## Assignment
How many lines in the listing below contain the string "海外回国教程"? Reply with the number alone.

## Records provided
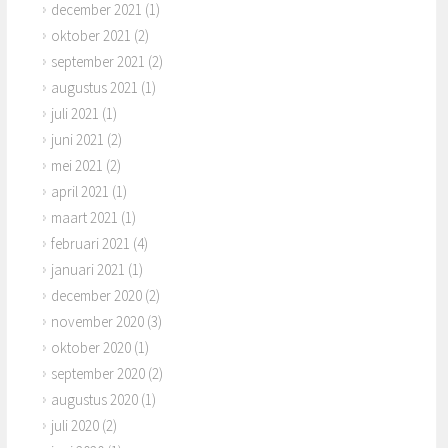
december 2021
(1)
oktober 2021
(2)
september 2021
(2)
augustus 2021
(1)
juli 2021
(1)
juni 2021
(2)
mei 2021
(2)
april 2021
(1)
maart 2021
(1)
februari 2021
(4)
januari 2021
(1)
december 2020
(2)
november 2020
(3)
oktober 2020
(1)
september 2020
(2)
augustus 2020
(1)
juli 2020
(2)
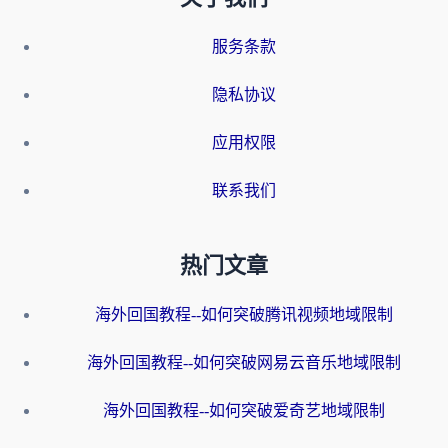
服务条款
隐私协议
应用权限
联系我们
热门文章
海外回国教程--如何突破腾讯视频地域限制
海外回国教程--如何突破网易云音乐地域限制
海外回国教程--如何突破爱奇艺地域限制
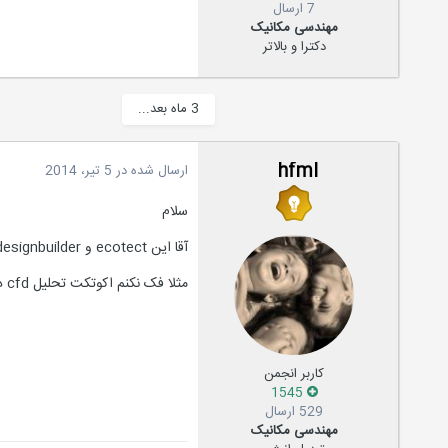
7 ارسال
مهندسی مکانیک
دکترا و بالاتر
3 ماه بعد...
hfml
ارسال شده در
5 تیر، 2014
سلام
آقا این ecotect و designbuilder فک کنم خیلی با هم فرق داشته باشن ها! مطمینید که نسخه جدیداینه؟
مثلا فک نکنم اکوتکت تحلیل cfd داشته باشه.
کاربر انجمن
1545
529 ارسال
مهندسی مکانیک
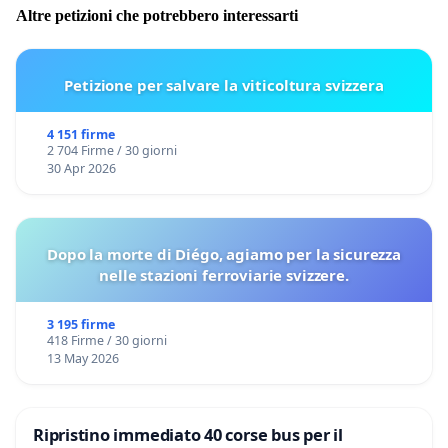
Altre petizioni che potrebbero interessarti
Petizione per salvare la viticoltura svizzera
4 151 firme
2 704 Firme / 30 giorni
30 Apr 2026
Dopo la morte di Diégo, agiamo per la sicurezza
nelle stazioni ferroviarie svizzere.
3 195 firme
418 Firme / 30 giorni
13 May 2026
Ripristino immediato 40 corse bus per il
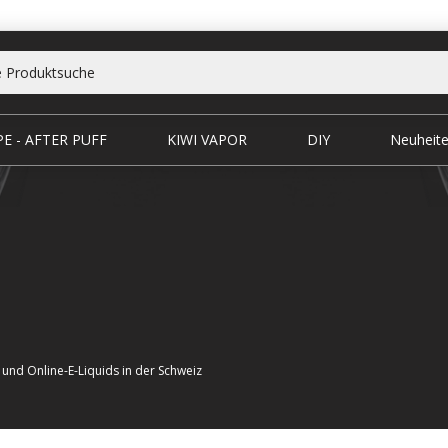
E - AFTER PUFF
KIWI VAPOR
DIY
Neuheit
 und Online-E-Liquids in der Schweiz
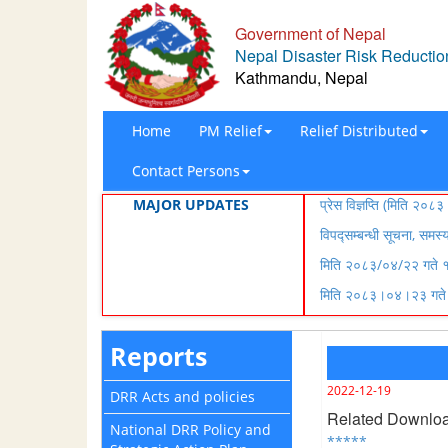
Government of Nepal
Nepal Disaster Risk Reduction
Kathmandu, Nepal
Home
PM Relief
Relief Distributed
Contact Persons
MAJOR UPDATES
प्रेस विज्ञप्ति (मिति २
विपद्सम्बन्धी सूचना, समस
मिति २०८३/०४/२२ गते १५
मिति २०८३।०४।२३ गते १
Reports
2022-12-19
DRR Acts and policies
Related Downlo
National DRR Policy and
*****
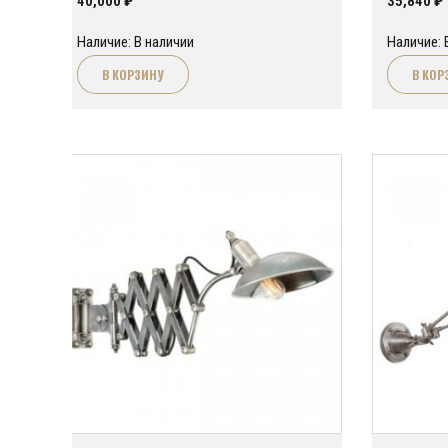
40,000
₽
35,840
₽
Наличие: В наличии
Наличие: 
В КОРЗИНУ
В КОР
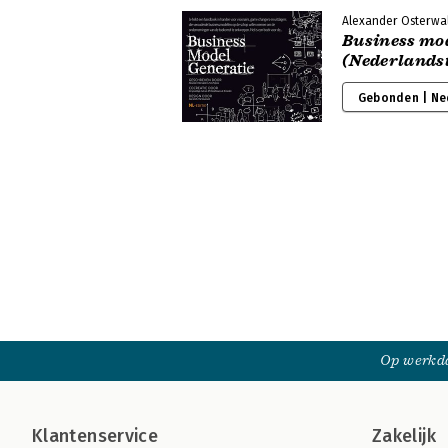
Alexander Osterwald
Business mod
(Nederlandst
Gebonden | Ne
Op werkda
Klantenservice
Zakelijk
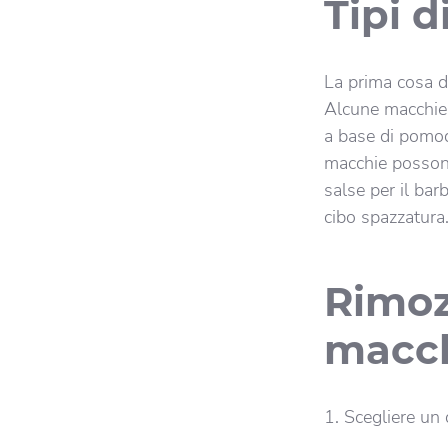
Tipi d
La prima cosa d
Alcune macchie 
a base di pomod
macchie possono
salse per il bar
cibo spazzatura
Rimoz
macch
Scegliere un 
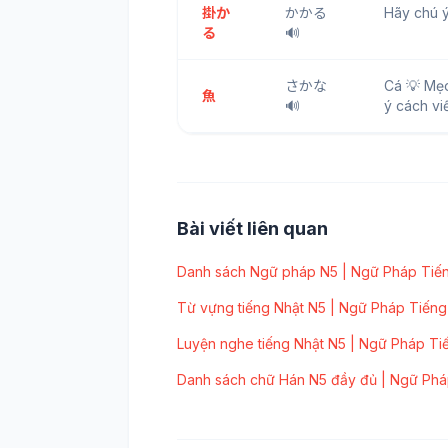
掛か
かかる
Hãy chú ý
る
🔊
さかな
Cá 💡 Mẹ
魚
🔊
ý cách vi
Bài viết liên quan
Danh sách Ngữ pháp N5 | Ngữ Pháp Tiến
Từ vựng tiếng Nhật N5 | Ngữ Pháp Tiếng
Luyện nghe tiếng Nhật N5 | Ngữ Pháp Ti
Danh sách chữ Hán N5 đầy đủ | Ngữ Phá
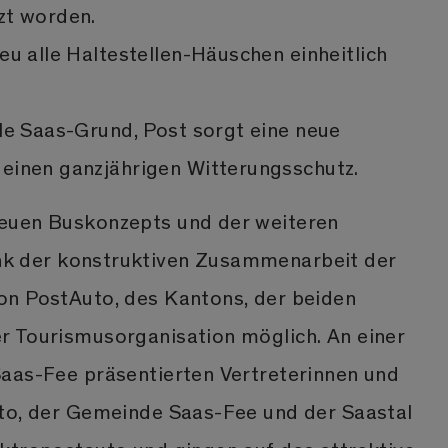
zt worden.
eu alle Haltestellen-Häuschen einheitlich
lle Saas-Grund, Post sorgt eine neue
einen ganzjährigen Witterungsschutz.
euen Buskonzepts und der weiteren
 der konstruktiven Zusammenarbeit der
n PostAuto, des Kantons, der beiden
 Tourismusorganisation möglich. An einer
aas-Fee präsentierten Vertreterinnen und
to, der Gemeinde Saas-Fee und der Saastal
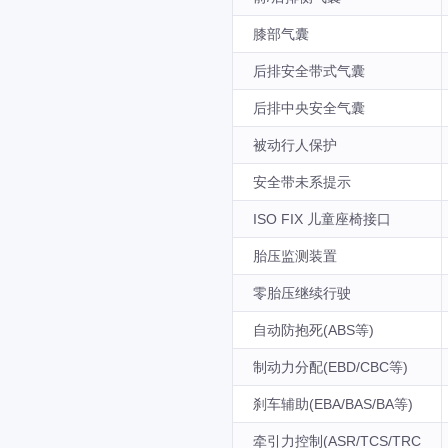
膝部气囊
后排安全带式气囊
后排中央安全气囊
被动行人保护
安全带未系提示
ISO FIX 儿童座椅接口
胎压监测装置
零胎压继续行驶
自动防抱死(ABS等)
制动力分配(EBD/CBC等)
刹车辅助(EBA/BAS/BA等)
牵引力控制(ASR/TCS/TRC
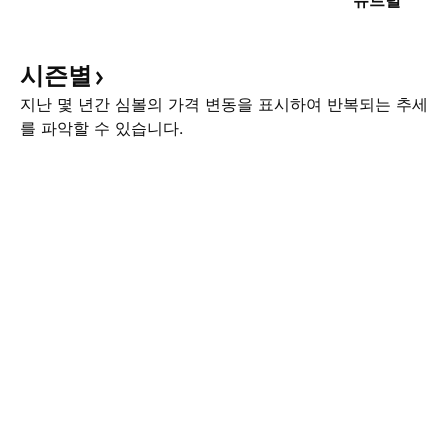
뉴트럴
시즌별
지난 몇 년간 심볼의 가격 변동을 표시하여 반복되는 추세
를 파악할 수 있습니다.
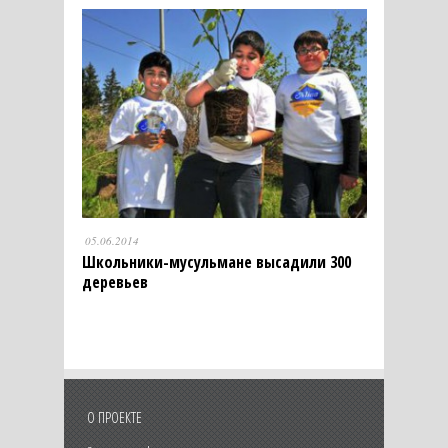
05.06.2014
Школьники-мусульмане высадили 300
деревьев
О ПРОЕКТЕ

## Solution
3